++++ TEXTAUSZUG
Primož Roglič krönt sich zum Vuelta-Champion. Der frühere Skispringer schreibt damit Radsport-Geschichte. Er ist der erste Slowene, der eine Grand Tour gewinnt. Und er ist der erste Mensch, der weit auf Skiern ins Tal segeln und schnell mit dem Rad Gipfel erklimmen kann.

Von Tom Mustroph | 15.09.2019
Sieger der Spanien-Rundfahrt "Vuelta a Espagna" 2019: Ex-Skispringer Primoz Roglic.
Sieger der Spanien-Rundfahrt "Vuelta a Espagna" 2019: Ex-Skispringer Primož Roglič. (dpa / picture alliance / Yuzuru Sunada / BELGA)
Ungewöhnlich hart war sie, die 74. Spanien-Rundfahrt. Knapp 3300 Kilometer und acht Bergankünfte standen auf dem Programm: "Im Vergleich zu den anderen Grand Tours, die ich in meiner Karriere so gefahren bin, ist das die härteste soweit. Die Etappen sind megaschwer und die Fahrweise ist auch außergewöhnlich hart", bilanzierte Radprofi John Degenkolb. Nur eine einzige Etappe war vor dem Abschluss in Madrid für den Frankfurter zum Verstecken im Hauptfeld geeignet. Bei allen anderen Renntagen mussten sogar die Sprinter stets Vollgas geben, um überhaupt im Rennen bleiben zu können.
Das lag natürlich auch an dem Leistungsniveau von Rundfahrtsieger Primož Roglič und seinen Rivalen. Der Slowene war im Zeitfahren eine Klasse für sich, übernahm im Kampf gegen die Uhr nach der Hälfte der Vuelta das Führungstrikot und gab es danach nicht mehr ab. Und auch in den Bergen konnte er die Angriffe meist nicht nur abwehren, sondern gelegentlich auch eigene Akzente setzen. Das machte er besser als noch beim Giro d’Italia im Mai. Damals rutschte er in der letzten Woche noch auf Rang drei ab.
++++++++
> [AUFGABEN]
**1.** Wie viele Bergankünfte umfasste die 74. Spanien-Rundfahrt laut dem Textauszug über den Vuelta-Sieg von Primož Roglič?
**2.** Schreibe den Textauszug über den Vuelta-Sieg von Primož Roglič im Anschluss an seinen letzten Satz weiter.
++++ ROHDATEN
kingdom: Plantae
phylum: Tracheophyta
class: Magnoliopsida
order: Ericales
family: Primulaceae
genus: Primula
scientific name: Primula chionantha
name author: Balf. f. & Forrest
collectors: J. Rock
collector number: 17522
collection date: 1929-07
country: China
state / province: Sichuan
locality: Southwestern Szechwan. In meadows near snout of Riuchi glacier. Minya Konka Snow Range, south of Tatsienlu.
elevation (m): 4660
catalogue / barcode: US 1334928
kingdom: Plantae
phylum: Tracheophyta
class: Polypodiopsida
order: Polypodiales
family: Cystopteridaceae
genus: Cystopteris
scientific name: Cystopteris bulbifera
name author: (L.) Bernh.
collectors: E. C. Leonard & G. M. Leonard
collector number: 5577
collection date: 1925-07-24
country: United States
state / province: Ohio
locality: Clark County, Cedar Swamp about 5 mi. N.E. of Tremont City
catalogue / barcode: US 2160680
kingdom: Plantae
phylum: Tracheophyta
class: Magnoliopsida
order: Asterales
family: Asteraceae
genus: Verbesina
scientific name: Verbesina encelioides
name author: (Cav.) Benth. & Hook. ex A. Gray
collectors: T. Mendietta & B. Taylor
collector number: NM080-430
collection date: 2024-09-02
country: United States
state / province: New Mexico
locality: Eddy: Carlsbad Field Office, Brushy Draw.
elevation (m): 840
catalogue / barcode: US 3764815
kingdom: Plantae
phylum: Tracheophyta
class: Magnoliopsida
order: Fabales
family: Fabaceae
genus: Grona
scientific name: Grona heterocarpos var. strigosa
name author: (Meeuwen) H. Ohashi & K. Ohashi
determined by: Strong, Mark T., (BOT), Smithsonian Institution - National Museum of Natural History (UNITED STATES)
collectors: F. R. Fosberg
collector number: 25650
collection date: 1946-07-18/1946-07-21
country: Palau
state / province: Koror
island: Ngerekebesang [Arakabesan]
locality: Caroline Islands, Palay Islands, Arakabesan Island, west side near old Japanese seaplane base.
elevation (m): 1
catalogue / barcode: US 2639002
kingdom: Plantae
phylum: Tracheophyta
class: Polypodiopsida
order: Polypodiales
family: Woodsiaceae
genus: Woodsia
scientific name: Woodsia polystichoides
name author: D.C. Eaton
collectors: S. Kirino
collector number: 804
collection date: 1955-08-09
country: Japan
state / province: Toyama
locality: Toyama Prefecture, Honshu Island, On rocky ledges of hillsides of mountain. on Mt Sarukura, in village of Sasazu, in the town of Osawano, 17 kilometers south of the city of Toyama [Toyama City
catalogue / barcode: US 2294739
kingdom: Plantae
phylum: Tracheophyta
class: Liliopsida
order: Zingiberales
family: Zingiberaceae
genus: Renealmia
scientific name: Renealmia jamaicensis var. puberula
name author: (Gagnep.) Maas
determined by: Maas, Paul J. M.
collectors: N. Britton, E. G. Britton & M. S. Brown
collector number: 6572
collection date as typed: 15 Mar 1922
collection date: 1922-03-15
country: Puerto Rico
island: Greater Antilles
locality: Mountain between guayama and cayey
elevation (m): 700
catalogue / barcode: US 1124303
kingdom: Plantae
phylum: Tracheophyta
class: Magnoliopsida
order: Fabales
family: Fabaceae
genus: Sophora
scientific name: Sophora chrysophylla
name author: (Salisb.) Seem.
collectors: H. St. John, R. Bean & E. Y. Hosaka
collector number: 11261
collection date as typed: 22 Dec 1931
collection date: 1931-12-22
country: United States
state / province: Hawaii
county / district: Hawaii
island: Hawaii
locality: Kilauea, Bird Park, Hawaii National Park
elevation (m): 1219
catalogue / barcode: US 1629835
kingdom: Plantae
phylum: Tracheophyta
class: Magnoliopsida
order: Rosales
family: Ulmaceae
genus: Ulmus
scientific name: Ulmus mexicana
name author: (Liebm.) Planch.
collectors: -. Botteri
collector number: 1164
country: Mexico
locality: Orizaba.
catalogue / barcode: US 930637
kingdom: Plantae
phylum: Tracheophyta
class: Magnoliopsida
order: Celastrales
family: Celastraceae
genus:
++++++++
> [GELÖSTE AUFGABEN]
**1.** Acht Bergankünfte.

**2.**
"Ich denke schon, dass er sehr viel gelernt hat aus dem Giro", sagte Teamkollege und Zimmernachbar Tony Martin. "Vielleicht gar nicht so viel, was jetzt innerhalb des Rennens geschehen muss, sondern vielmehr, wie er sich auf so eine Dreiwochen-Rundfahrt vorbereiten muss."
Dramatische Momente
Wenige Stunden nach dieser Einschätzung stürzte der Thüringer und musste das Rennen verlassen. Ein Rückschlag für Roglič, der ebenfalls stürzte. Die folgende halbe Stunde dieser 19. Etappe war der wohl dramatischste Moment dieser Rundfahrt. Denn während Roglič, Martin und zahlreiche weitere Profis auf dem Asphalt lagen, machte vorn das Team Movistar mit seinen Kapitänen Alejandro Valverde und Nairo Quintana Druck. Schnell war eine Minute herausgefahren.
Der Angriff des spanischen Rennstalls wurde allerdings von vielen anderen Fahrern als unfair gewertet. Astana-Kapitän Miguel Angel Lopez schimpfte am drastischsten: "Die Movistar-Fahrer sind immer die Dummköpfe, die solche Situationen ausnutzen. Es ist nicht das erste Mal, dass das passiert. Ich glaube, es fehlt einfach Respekt."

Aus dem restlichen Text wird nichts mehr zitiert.